Когда-то в незапамятном прошлом существа старого и умирающего мира, мудрые в своем бездонном знании, заглянули в отдаленное будущее в поисках новой среды и новых форм, в которых они могли бы обрести еще более продолжительное долголетие. По завершении всей подготовительной работы они осуществили массовую засылку туда своих разумов, чтобы те проникли в тела конусообразных организмов, населявших землю миллиарды лет назад. Так и возникла Великая Раса, тогда как мириады отправленных в еще более далекое прошлое разумов были обречены на вымирание в образе странных для них кошмарных существ. Когда же над этой расой вновь нависнет угроза гибели, она в очередной раз выживет, имплантировав лучших представителей своего разума в такие организмы, которые будут иметь больший цикл физического существования.

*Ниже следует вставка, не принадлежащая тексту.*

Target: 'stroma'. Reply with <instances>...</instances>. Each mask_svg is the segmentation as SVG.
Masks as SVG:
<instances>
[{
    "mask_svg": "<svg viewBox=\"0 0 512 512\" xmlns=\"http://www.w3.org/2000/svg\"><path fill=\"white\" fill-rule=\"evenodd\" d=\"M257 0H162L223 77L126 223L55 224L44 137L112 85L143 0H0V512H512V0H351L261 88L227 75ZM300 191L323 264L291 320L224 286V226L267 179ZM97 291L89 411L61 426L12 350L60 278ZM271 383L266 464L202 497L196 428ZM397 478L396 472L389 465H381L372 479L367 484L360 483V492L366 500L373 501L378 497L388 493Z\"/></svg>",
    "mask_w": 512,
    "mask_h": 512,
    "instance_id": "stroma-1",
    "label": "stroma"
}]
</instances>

Такова была подоплека чудовищного хитросплетения легенд и галлюцинаций. Когда же примерно в 1920 году я придал своим исследованиям достаточно стройную форму, то сразу ощутил некоторое ослабление непонятного психологического давления, которое испытывал на более ранней их стадии. А может, все мои ощущения, если их очистить от чисто эмоциональных наслоений, и в самом деле смогут найти свое вполне рациональное объяснение? В период амнезии любая случайность могла подвинуть мой разум на изучение тайн оккультизма, и я стал вникать в содержание запретных легенд, встречаться с членами древних и несправедливо ошельмованных культов, что, в свою очередь, дало пищу для беспокойных снов и тревожных ощущений, которые стали одолевать мой мозг уже после выздоровления. Ведь подобное и в самом деле могло стать ключом к разгадке мучивших меня тайн.
Что же до заметок на полях книг, сделанных таинственными иероглифами и на других незнакомых мне языках, но убежденно приписываемых мне всеми библиотекарями, то, находясь во власти своей «побочной» личности, я мог где-то нахвататься по верхам чужеземной речи, а непонятные закорючки попросту явились продуктом моих фантазий, базировавшихся на описании старинных легенд, и позднее также нашедших отражение в сновидениях. В своих беседах с известными культовыми деятелями я неоднократно пытался Отыскать истоки тех или иных фрагментов моих видений, но так и не смог нащупать сколь-нибудь убедительных связующих звеньев.
Временами меня вновь начинал беспокоить явный параллелизм многих эпизодов из жизни глубокой древности, хотя, с другой стороны, я понимал, что в далеком прошлом стимулирующий эмоции фольклор носил гораздо более универсальный характер, нежели в наши дни.
Возможно, все остальные заинтересовавшие меня жертвы амнезии также были давно и достаточно близко знакомы с содержанием историй, которые мне лично стали известны лишь в период господства «побочной» личности. Когда эти люди лишились памяти, они стали ассоциировать себя с созданиями, порожденными их собственными мифами — например, о легендарных пришельцах, якобы подменяющих разум людей, — и это послужило для них толчком к поиску источников знания, якобы находящегося в воображаемом доисторическом прошлом. Затем же, когда к ним вновь возвращалась память, они словно поворачивали вспять свои ассоциативные процессы, и начинали думать о себе как о бывших «гостящих» разумах, а не об «интервентах», что и порождало сновидения и псевдовоспоминания типично мифологического характера.
Несмотря на кажущуюся сложность и запутанность подобных объяснений, они в конце концов вытеснили из моего сознания все остальные версии, в первую очередь по причине очевидной слабости таковых и, надо сказать, значительное число известных психологов и антропологов также вскоре встали на мою точку зрения.
Чем больше я размышлял над этой теорией, тем более убедительной она мне казалась, пока в итоге я не воздвиг действительно неприступный бастион, противостоявший продолжавшим осаждать меня видениям и впечатлениям. К примеру, если ночью меня посещал какой-то странный сон, я наутро говорил себе, что это лишь результат чего-то прочитанного или услышанного мною ранее; или, скажем, у меня возникало какое-то странное, омерзительное псевдовоспоминание — я успокаивал себя словами о том, что это также лишь отголосок каких-то мифов, усвоенных в период господства моей «побочной» личности. Ничего из того, что мне могло присниться или что я мог почувствовать, теперь не имело для меня ровным счетом никакого значения, а следовательно и не представляю никакой реальной опасности.
Вооружившись подобной концепцией, я постепенно восстанавливал душевное равновесие даже несмотря на то, что видения (чаще, чем ощущения абстрактного характера) с каждым днем становились все более частыми и обескураживающе подробными. В 1922 году я снова смог приступить к регулярной работе и найти практическое применение моим новым знаниям, устроившись в университет в качестве консультанта кафедры психологии.